Here’s how it works –  if you learn about Mrs Carlill, her smoke-ball and unilateral contracts today, it’s crucial that you review your notes, listen to an on-topic podcast, talk about it, etc the next day.

Review the topic again in a week and then one month – and on a monthly basis thereafter.

Otherwise, as time passes, you forget what you’ve read in your text or heard in your lecture – and rather than revising the topic, you end up being in a constant state of re-learning.

Trust me, it’s no fun trying to re-learn a year’s worth of course material a week or two before the exam.

Remember too there are several “pathways to learning” – which is educationalist speak for that fact that humans learn by seeing, reading, listening, speaking and doing. So it’s not about memorising your notes. In fact, mixing it up a bit will help you recognise and think about a particular issue from a variety of angles.

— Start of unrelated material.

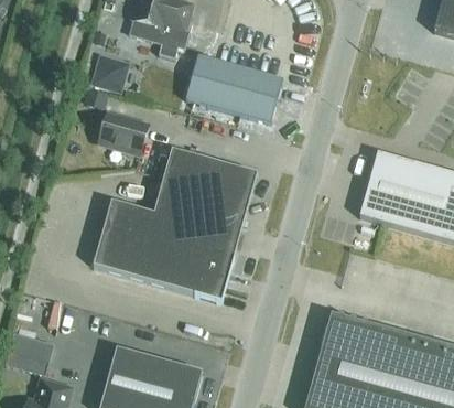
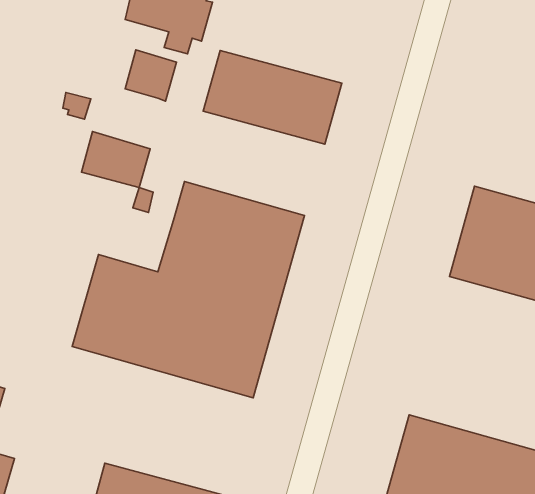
building: [91,55,128,92] -> [125,50,177,101]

If you have listened to a lecture, read, made notes and talked about it to fellow students – and kept the topic fresh by one day, one week, one month, there is a much higher chance you will be able to remember the law and apply it properly on exam day.

The same applies with writing essays or preparing for advocacy. If I read an article or brief and don’t look at it again for a week, chances are, I’ve forgotten quite a bit of what I’ve read before and end up starting from scratch.

I didn’t used to have a very good track record dealing with multi-guess questions – and I was nervous that I’d have real trouble passing Civil and Criminal litigation at Bar school.

My copper friend was getting outstanding results in Hendon’s multi-guess exams and explained the method. I knew my way probably wouldn’t work  so well, so I gave it a shot and made a list of all topics I’d need to learn.

I watched and listened to a DVD lecture on a topic one day, read notes the next, did on-topic practice multi-guess questions within a week and reviewed within a month.

When I went to find my multiple choice exam results on the wall, I was amazed to see that not only had I passed – I had done much better than I’d ever dared to hope.

You don’t have to be brilliant to get a law degree – but you do have to find a way to master a volume of complex and sometimes counter-intuitive information. I swear by one day, one week, one month and recommend the method to you.